DIRECTIONS → Among the records, which lines hold the word "basées"? Pick them out.

SOURCE MATERIAL →
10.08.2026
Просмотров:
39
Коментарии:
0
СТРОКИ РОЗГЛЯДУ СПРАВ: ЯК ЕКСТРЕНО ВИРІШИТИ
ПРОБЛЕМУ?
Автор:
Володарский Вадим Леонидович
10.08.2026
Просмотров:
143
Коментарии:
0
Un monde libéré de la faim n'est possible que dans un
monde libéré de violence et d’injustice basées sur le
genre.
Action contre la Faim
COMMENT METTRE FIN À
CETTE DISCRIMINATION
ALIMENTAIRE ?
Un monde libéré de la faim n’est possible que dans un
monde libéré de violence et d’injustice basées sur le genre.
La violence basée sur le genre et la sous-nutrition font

==

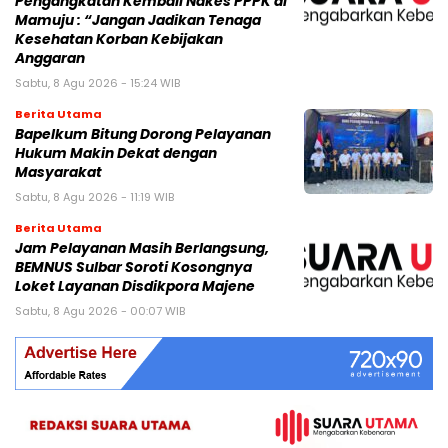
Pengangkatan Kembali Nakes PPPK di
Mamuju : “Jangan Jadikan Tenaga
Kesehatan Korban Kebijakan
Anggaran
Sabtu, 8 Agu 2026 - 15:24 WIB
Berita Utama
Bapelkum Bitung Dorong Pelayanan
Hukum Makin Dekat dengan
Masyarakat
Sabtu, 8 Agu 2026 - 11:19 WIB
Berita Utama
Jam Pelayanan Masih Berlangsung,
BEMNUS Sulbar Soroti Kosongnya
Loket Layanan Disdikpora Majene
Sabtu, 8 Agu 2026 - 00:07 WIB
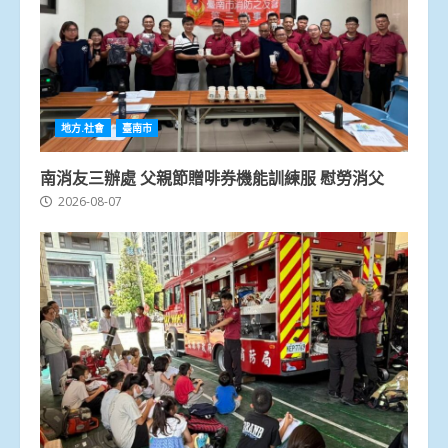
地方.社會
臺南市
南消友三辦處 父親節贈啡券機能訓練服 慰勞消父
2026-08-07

THE COMPLETED TASK →
monde libéré de violence et d’injustice basées sur le
monde libéré de violence et d’injustice basées sur le genre.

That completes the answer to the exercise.